Assignment
Copy every line of text in the listing word for word, leaving out the pictures.
───── Exercise input
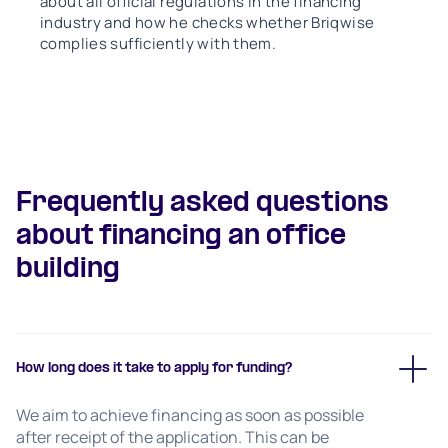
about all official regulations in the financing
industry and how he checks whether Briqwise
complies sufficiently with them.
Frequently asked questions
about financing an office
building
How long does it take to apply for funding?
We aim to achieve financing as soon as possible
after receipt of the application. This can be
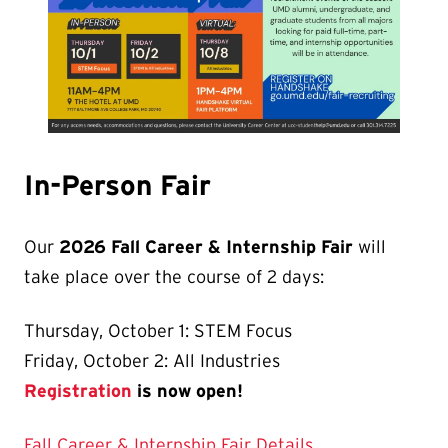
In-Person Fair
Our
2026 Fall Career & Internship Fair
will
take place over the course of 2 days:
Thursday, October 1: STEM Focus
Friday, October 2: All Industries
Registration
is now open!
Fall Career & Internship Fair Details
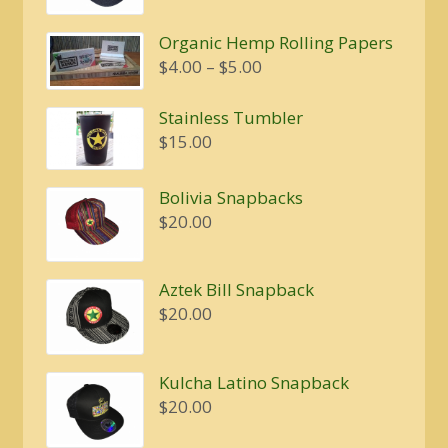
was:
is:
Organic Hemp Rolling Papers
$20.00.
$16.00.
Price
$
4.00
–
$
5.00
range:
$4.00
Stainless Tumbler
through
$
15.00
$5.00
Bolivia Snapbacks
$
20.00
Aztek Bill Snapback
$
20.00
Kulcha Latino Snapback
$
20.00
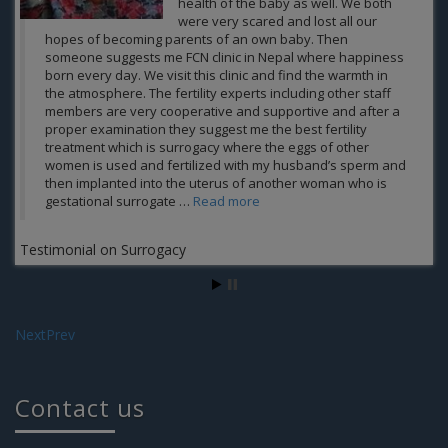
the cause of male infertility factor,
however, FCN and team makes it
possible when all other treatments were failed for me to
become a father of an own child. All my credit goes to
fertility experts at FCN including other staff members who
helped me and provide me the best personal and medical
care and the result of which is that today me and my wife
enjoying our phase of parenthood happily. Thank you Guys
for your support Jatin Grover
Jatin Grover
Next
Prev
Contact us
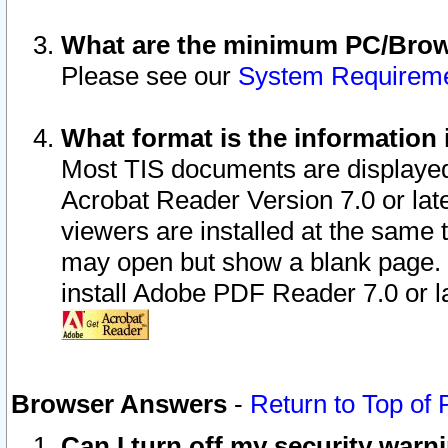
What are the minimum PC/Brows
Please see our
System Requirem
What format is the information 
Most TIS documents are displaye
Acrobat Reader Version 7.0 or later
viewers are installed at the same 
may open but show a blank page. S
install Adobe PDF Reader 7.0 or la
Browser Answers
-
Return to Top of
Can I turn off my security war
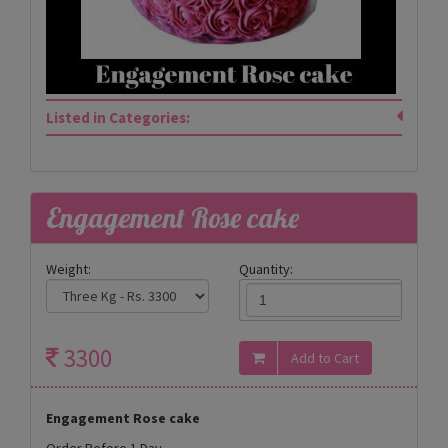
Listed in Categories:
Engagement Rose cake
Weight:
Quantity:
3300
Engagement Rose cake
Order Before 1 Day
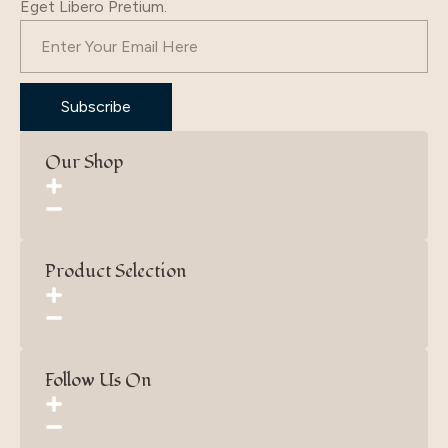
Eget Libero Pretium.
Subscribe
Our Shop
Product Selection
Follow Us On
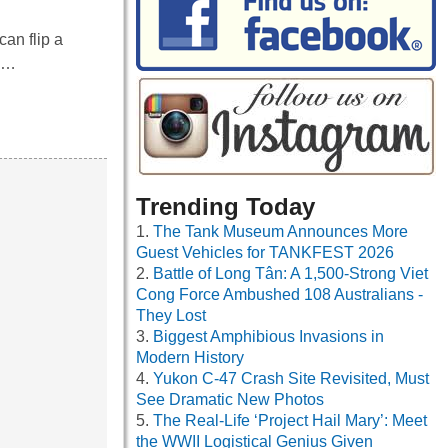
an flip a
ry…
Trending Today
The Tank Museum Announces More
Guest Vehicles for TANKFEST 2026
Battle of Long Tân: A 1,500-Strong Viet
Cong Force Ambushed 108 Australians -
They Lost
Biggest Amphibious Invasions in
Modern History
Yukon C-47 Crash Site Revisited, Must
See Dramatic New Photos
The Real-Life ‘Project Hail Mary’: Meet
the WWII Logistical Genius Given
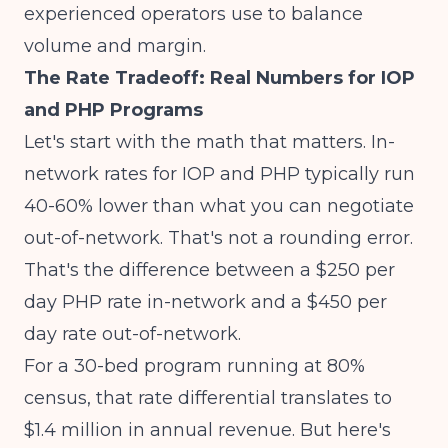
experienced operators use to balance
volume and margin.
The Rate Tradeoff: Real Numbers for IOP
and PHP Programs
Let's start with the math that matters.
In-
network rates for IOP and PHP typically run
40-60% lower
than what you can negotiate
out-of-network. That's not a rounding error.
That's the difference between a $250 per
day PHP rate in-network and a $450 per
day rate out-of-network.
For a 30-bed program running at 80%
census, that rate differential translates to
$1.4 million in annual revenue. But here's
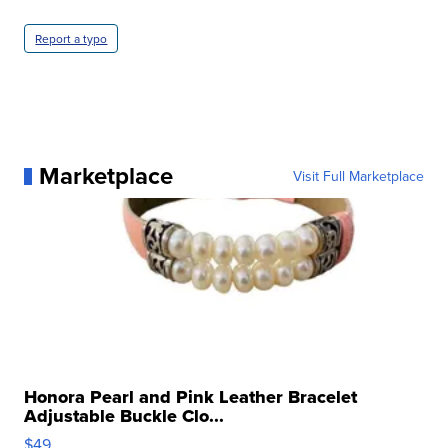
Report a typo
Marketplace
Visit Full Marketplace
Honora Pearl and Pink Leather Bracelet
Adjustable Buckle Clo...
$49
──────────
Task output
about all official regulations in the financing
industry and how he checks whether Briqwise
complies sufficiently with them.
Frequently asked questions
about financing an office
building
How long does it take to apply for funding?
We aim to achieve financing as soon as possible
after receipt of the application. This can be
In-Person Fair
Our
2026 Fall Career & Internship Fair
will
take place over the course of 2 days:
Thursday, October 1: STEM Focus
Friday, October 2: All Industries
Registration
is now open!
Fall Career & Internship Fair Details
was:
is:
Organic Hemp Rolling Papers
$20.00.
$16.00.
Price
$
4.00
–
$
5.00
range:
$4.00
Stainless Tumbler
through
$
15.00
$5.00
Bolivia Snapbacks
$
20.00
Aztek Bill Snapback
$
20.00
Kulcha Latino Snapback
$
20.00
the cause of male infertility factor,
however, FCN and team makes it
possible when all other treatments were failed for me to
become a father of an own child. All my credit goes to
fertility experts at FCN including other staff members who
helped me and provide me the best personal and medical
care and the result of which is that today me and my wife
enjoying our phase of parenthood happily. Thank you Guys
for your support Jatin Grover
Jatin Grover
Next
Prev
Contact us
What are the minimum PC/Brows
Please see our
System Requirem
What format is the information 
Most TIS documents are displaye
Acrobat Reader Version 7.0 or later
viewers are installed at the same 
may open but show a blank page. S
install Adobe PDF Reader 7.0 or la
Browser Answers
-
Return to Top of
Can I turn off my security war
Listed in Categories:
Engagement Rose cake
Weight:
Quantity:
3300
Engagement Rose cake
Order Before 1 Day
Eget Libero Pretium.
Subscribe
Our Shop
Product Selection
Follow Us On
an flip a
ry…
Trending Today
The Tank Museum Announces More
Guest Vehicles for TANKFEST 2026
Battle of Long Tân: A 1,500-Strong Viet
Cong Force Ambushed 108 Australians -
They Lost
Biggest Amphibious Invasions in
Modern History
Yukon C-47 Crash Site Revisited, Must
See Dramatic New Photos
The Real-Life ‘Project Hail Mary’: Meet
the WWII Logistical Genius Given
experienced operators use to balance
volume and margin.
The Rate Tradeoff: Real Numbers for IOP
and PHP Programs
Let's start with the math that matters.
In-
network rates for IOP and PHP typically run
40-60% lower
than what you can negotiate
out-of-network. That's not a rounding error.
That's the difference between a $250 per
day PHP rate in-network and a $450 per
day rate out-of-network.
For a 30-bed program running at 80%
census, that rate differential translates to
$1.4 million in annual revenue. But here's
Report a typo
Marketplace
Visit Full Marketplace
Honora Pearl and Pink Leather Bracelet
Adjustable Buckle Clo...
$49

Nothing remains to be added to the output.